Raporda şu ifadeler yer aldı:
“Soruşturma kapsamında, Trump’ın hem kişisel olarak hem de Amerikan hükümetinin içindeki ya da dışındaki diğer kişiler üzerinden tekrar seçilmek için yabancı bir hükümetin, Ukrayna’nın, müdahalesini talep ettiğini buldu.
“Başkan, kendi kişisel ve siyasi emellerini ABD’nin ulusal çıkarlarının üzerinde tutmuş, Amerikan seçim sisteminin sağlamlığına zarar vererek Amerikan ulusal güvenliğini tehlikeye atmıştır.”
Azil süreci soruşturmasında Trump’ın, Demokrat Parti’nin başkan aday adaylarından Joe Biden ve Ukraynalı gaz şirketi Burisma’yla iş yapan oğlu Hunter Biden hakkındaki ispatlanmamış yolsuzluk iddiaları konusunda Ukrayna’ya baskı yaptığı iddiaları araştırıldı.
Soruşturmanın merkezinde, Trump ve Ukrayna Devlet Başkanı Vladimir Zelensky arasında 25 Temmuz’da yapılan bir telefon görüşmesi var.
Telefon konuşmasının zabıtları, Trump’ın Zelensky’den, Joe Biden ve oğlu Hunter Biden hakkındaki ispatlanmamış yolsuzluk iddialarını soruşturmasını istediğini gösteriyor.
Trump’ın, Ukrayna’ya verilecek askeri yardımı çekerek Zelensky’ye baskı yaptığı öne sürülüyor.
Analiz: Yeni ve çarpıcı ayrıntılar
Anthony Zurcher, BBC Kuzey Amerika Muhabiri
Adam Schiff’in iki hafta önce azil soruşturmasının kapanışında yaptığı uzun ve doğaçlama açıklamayı dinleyenler, dün yayımlanan İstihbarat Komitesi rapor özetine şaşırmamıştır.
Fakat 300 sayfalık dokümanda yeni ve çarpıcı ayrıntılar var.
AT&T Telekom şirketi Rudy Giuliani’nin cep telefonu kayıtlarını mahkemeye sundu ve bu kayıtlar Trump’ın şahsi avukatının Beyaz Saray’la iletişimi ve bu iletişimin zamanlaması hakkında yeni bilgiler veriyor.
Kayıtlara göre bu yıl Nisan ayından başlayarak Giuliani Beyaz Saray’a ait telefonlarla birden fazla görüşme yaptı. ABD’nin Ukrayna’ya askeri yardımını durdurmaktan sorumlu bulunan Bütçe ve İdare Ofisi’yle de telefon görüşmeleri mevcut.
Konuşmaların içeriği bilinmese de bunların varlığı, bazı Trump destekçilerinin Giuliani’nin Beyaz Saray’dan bağımsız hareket ettiğine yönelik savlarının altını oyuyor.
Aralarında ABD’nin AB Büyükelçisi Gordan Sondland’ın da bulunduğu birden fazla tanık Ukrayna’ya Trump’a fayda sağlayacak bir soruşturma açma yönünde baskı yapmak için Giuliani’nin kendilerini Trump’ın emriyle yönlendirdiğini söylemişti.
Şimdi Giuliani ile Beyaz Saray arasındaki bağlantı daha da net bir hâl aldı.
“Bir blogger’ın zırvalıkları”
Raporda, Trump’a yöneltilen suçlamaların temelinde iki unsur var.

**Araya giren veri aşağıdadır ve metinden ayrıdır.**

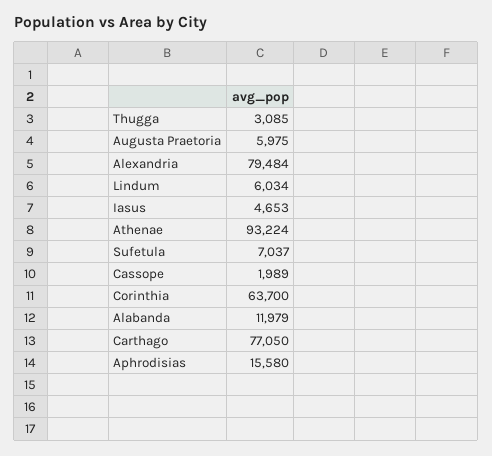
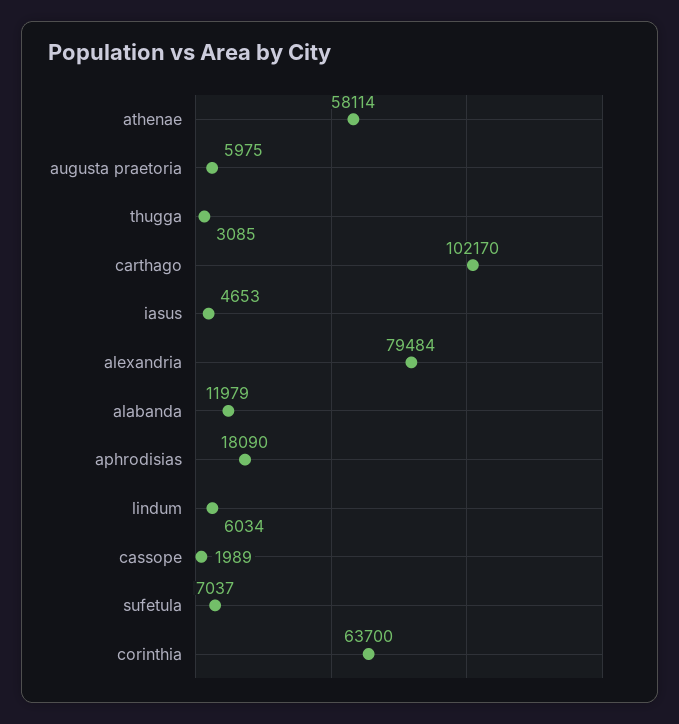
  {
    "Thugga": 3085,
    "Augusta Praetoria": 5975,
    "Alexandria": 79484,
    "Lindum": 6034,
    "Iasus": 4653,
-   "Athenae": 93224,
+   "Athenae": 58114,
    "Sufetula": 7037,
    "Cassope": 1989,
    "Corinthia": 63700,
    "Alabanda": 11979,
-   "Carthago": 77050,
+   "Carthago": 102170,
-   "Aphrodisias": 15580
+   "Aphrodisias": 18090
  }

Öncelikli olarak Trump’ın askeri yardımı Biden’a yönelik olarak bir soruşturma açılması için bir yem olarak kullandığı öne sürülüyor.
İkinci olarak, Trump’ın Kongre’nin soruşturmasını engellemek için aktif bir şekilde çalıştığı, soruşturmayı yönetenlere belgelerin teslim edilmediği, tanıkların ifade vermesinin önüne geçildiği ve ifade veren bazı tanıkların tehdit edildiği aktarılıyor.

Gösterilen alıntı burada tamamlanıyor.